**ABOUT THIS TASK:**
Search the listing below for the string "expression" and copy every line where it occurs.

**INFORMATION PROVIDED:**
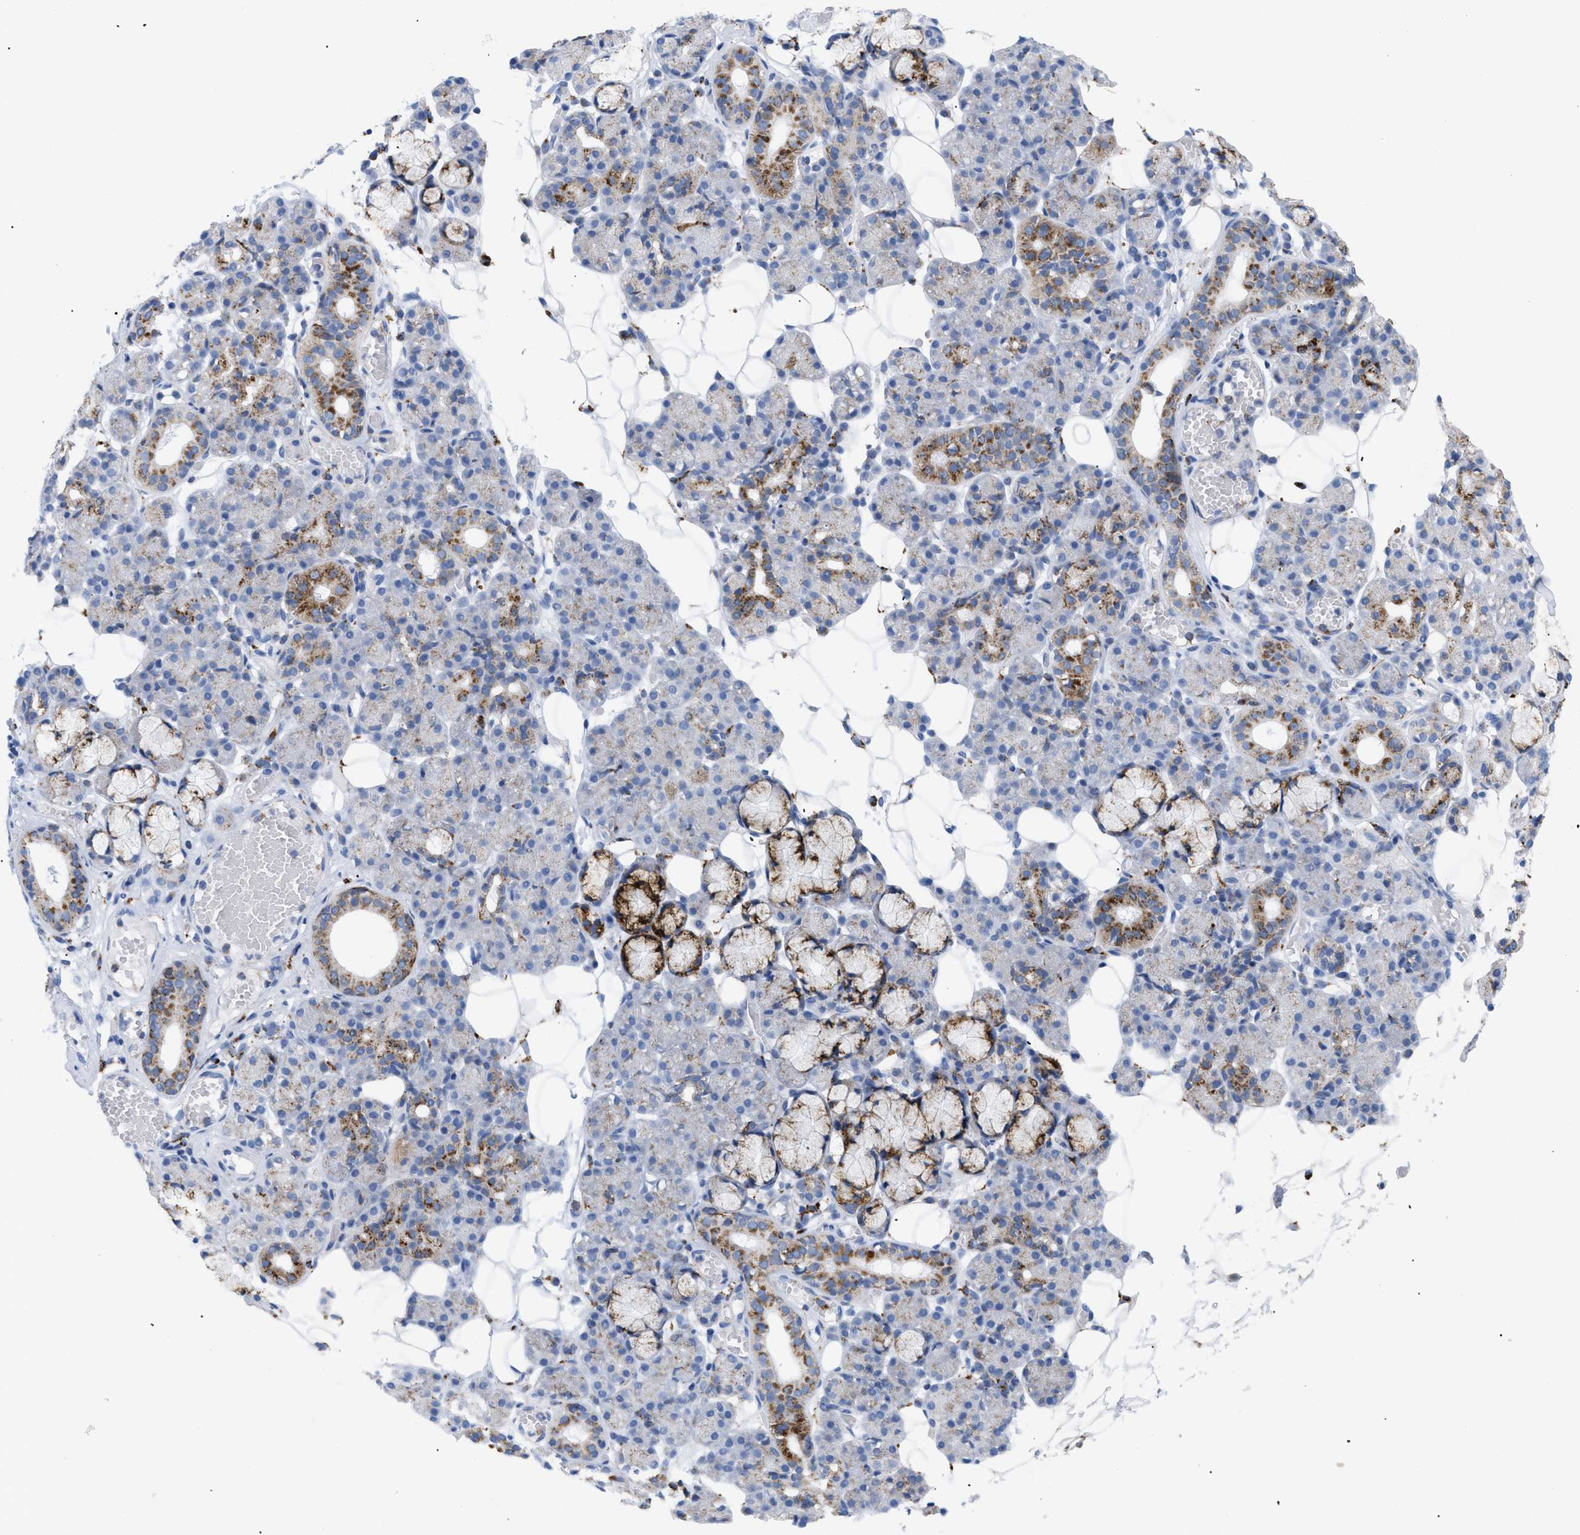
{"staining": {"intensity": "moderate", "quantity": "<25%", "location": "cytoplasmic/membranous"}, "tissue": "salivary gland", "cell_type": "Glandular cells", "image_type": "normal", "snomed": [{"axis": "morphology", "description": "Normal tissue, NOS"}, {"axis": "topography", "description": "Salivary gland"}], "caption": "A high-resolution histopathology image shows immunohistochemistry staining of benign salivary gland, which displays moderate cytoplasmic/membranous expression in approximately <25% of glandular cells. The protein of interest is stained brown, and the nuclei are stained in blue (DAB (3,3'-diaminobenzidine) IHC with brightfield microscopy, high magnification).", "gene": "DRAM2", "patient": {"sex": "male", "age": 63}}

* * *

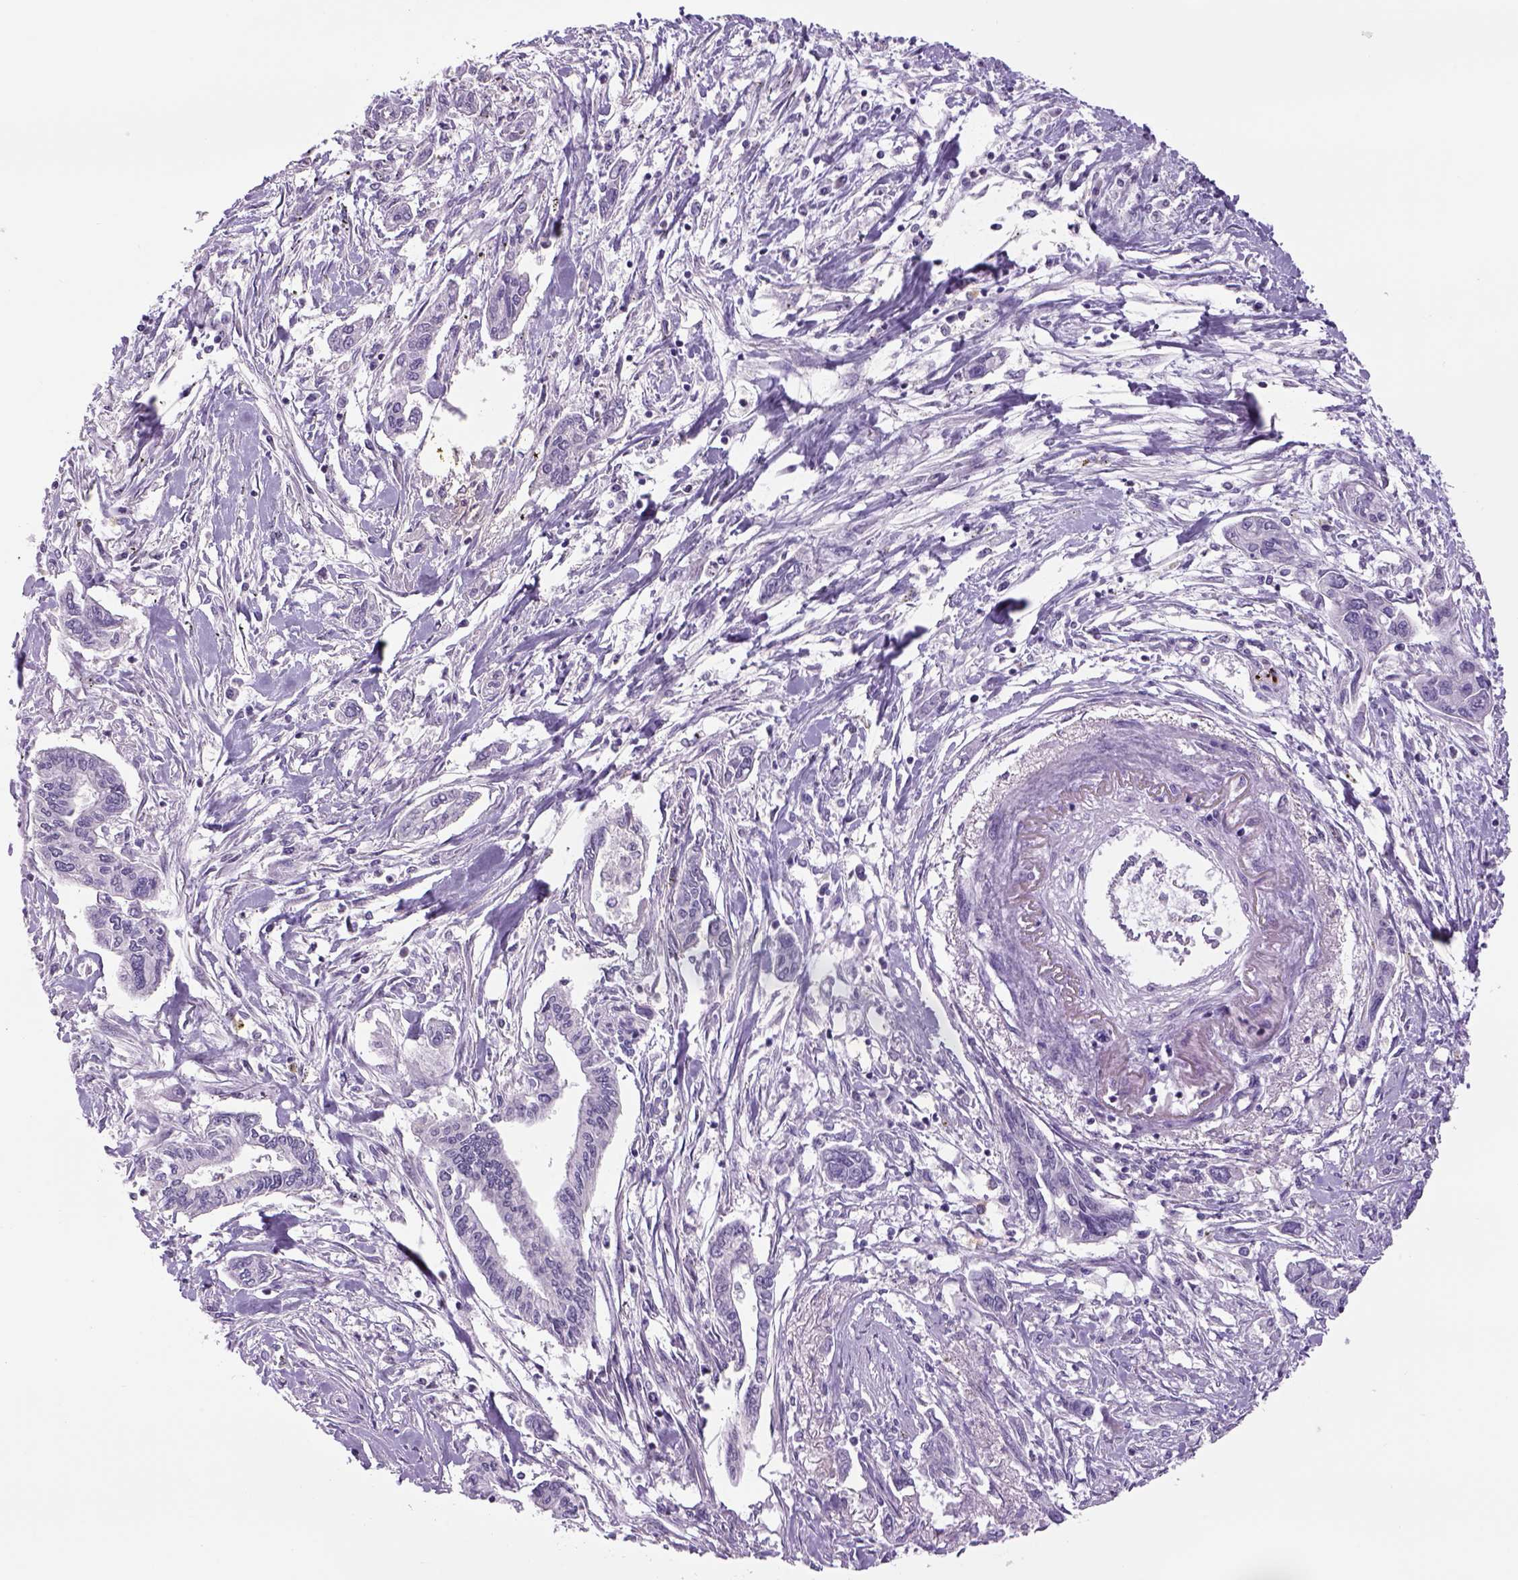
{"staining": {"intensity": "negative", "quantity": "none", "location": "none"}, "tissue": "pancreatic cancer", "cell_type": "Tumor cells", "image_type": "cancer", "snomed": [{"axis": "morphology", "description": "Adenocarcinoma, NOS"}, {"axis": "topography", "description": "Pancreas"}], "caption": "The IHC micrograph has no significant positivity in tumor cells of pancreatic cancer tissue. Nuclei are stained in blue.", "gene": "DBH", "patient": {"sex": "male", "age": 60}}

==

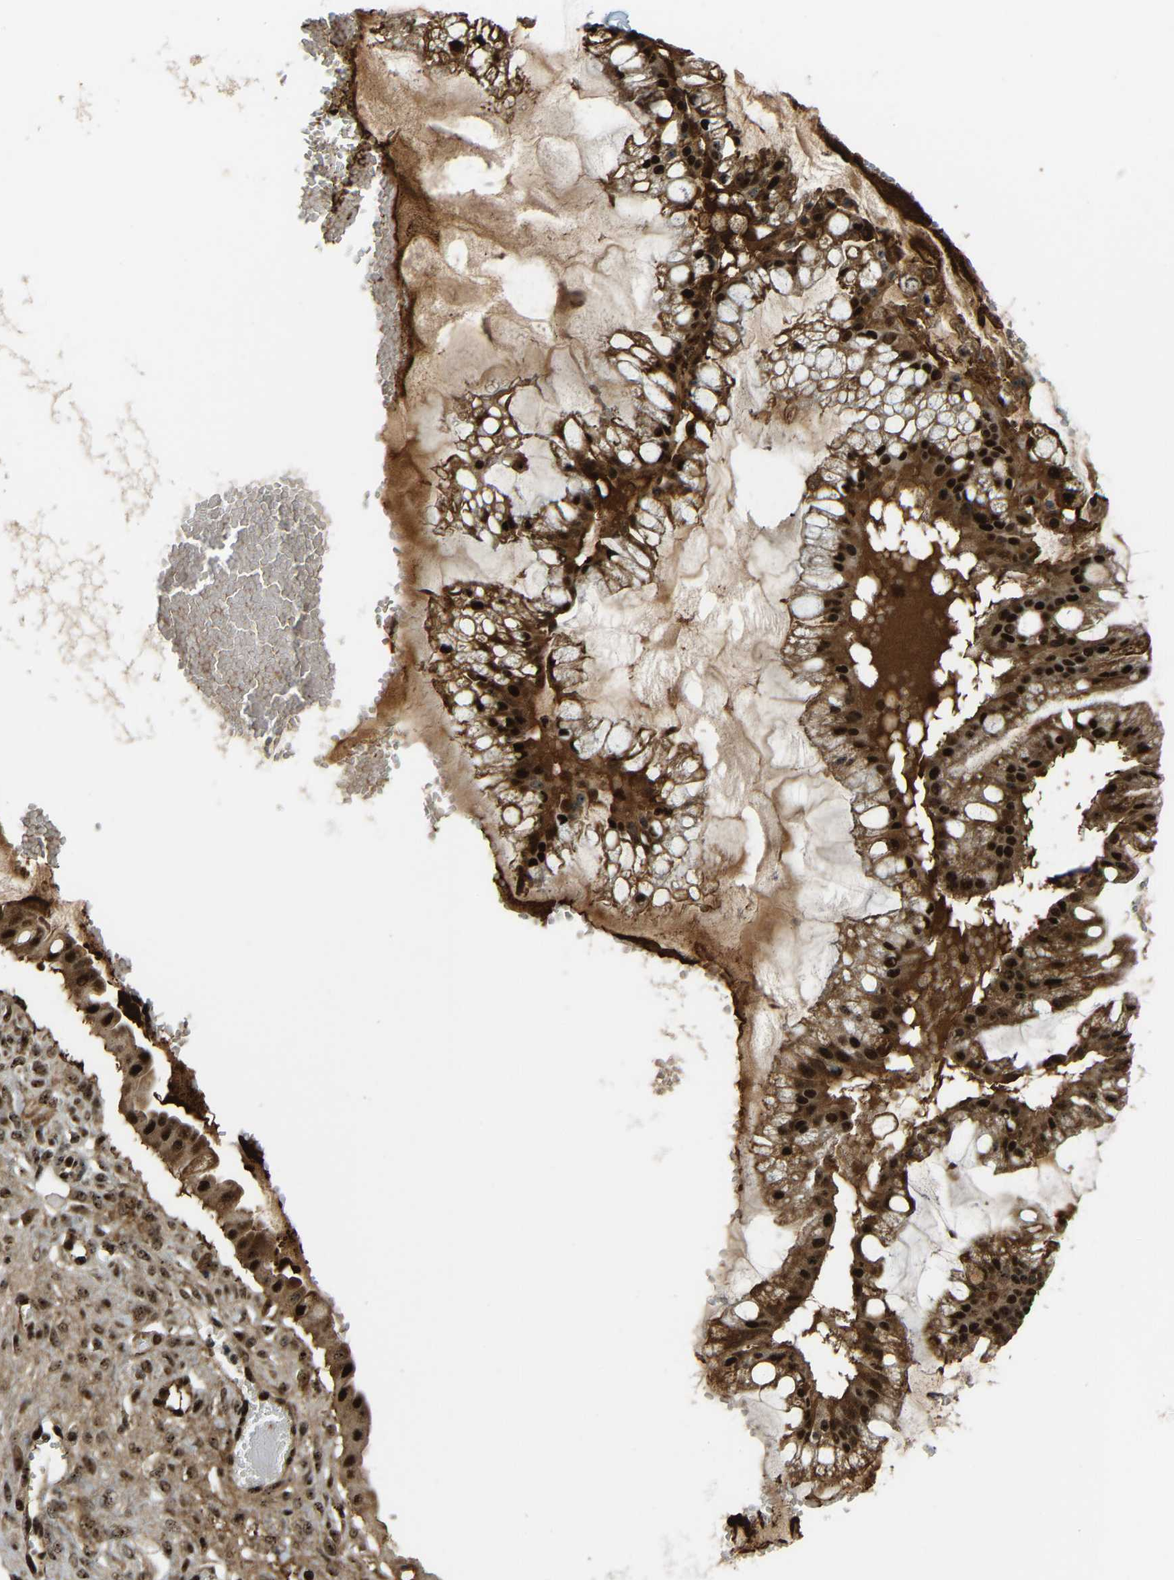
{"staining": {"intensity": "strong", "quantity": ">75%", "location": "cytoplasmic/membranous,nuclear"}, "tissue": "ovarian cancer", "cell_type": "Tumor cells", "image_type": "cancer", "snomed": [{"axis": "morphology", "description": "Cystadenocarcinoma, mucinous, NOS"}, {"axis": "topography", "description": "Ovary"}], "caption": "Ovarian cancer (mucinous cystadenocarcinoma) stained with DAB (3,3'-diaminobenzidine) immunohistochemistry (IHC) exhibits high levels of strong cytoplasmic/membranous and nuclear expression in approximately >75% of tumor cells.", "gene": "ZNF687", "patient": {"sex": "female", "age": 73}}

**SOLUTION TO THIS EXERCISE:**
{"staining": {"intensity": "moderate", "quantity": "<25%", "location": "cytoplasmic/membranous"}, "tissue": "salivary gland", "cell_type": "Glandular cells", "image_type": "normal", "snomed": [{"axis": "morphology", "description": "Normal tissue, NOS"}, {"axis": "topography", "description": "Salivary gland"}], "caption": "A high-resolution histopathology image shows immunohistochemistry staining of benign salivary gland, which displays moderate cytoplasmic/membranous expression in approximately <25% of glandular cells. The protein of interest is stained brown, and the nuclei are stained in blue (DAB (3,3'-diaminobenzidine) IHC with brightfield microscopy, high magnification).", "gene": "DRAM2", "patient": {"sex": "male", "age": 63}}
{"staining": {"intensity": "strong", "quantity": ">75%", "location": "cytoplasmic/membranous,nuclear"}, "tissue": "ovarian cancer", "cell_type": "Tumor cells", "image_type": "cancer", "snomed": [{"axis": "morphology", "description": "Cystadenocarcinoma, mucinous, NOS"}, {"axis": "topography", "description": "Ovary"}], "caption": "Ovarian cancer (mucinous cystadenocarcinoma) stained with DAB (3,3'-diaminobenzidine) immunohistochemistry (IHC) exhibits high levels of strong cytoplasmic/membranous and nuclear expression in approximately >75% of tumor cells.", "gene": "ZNF687", "patient": {"sex": "female", "age": 73}}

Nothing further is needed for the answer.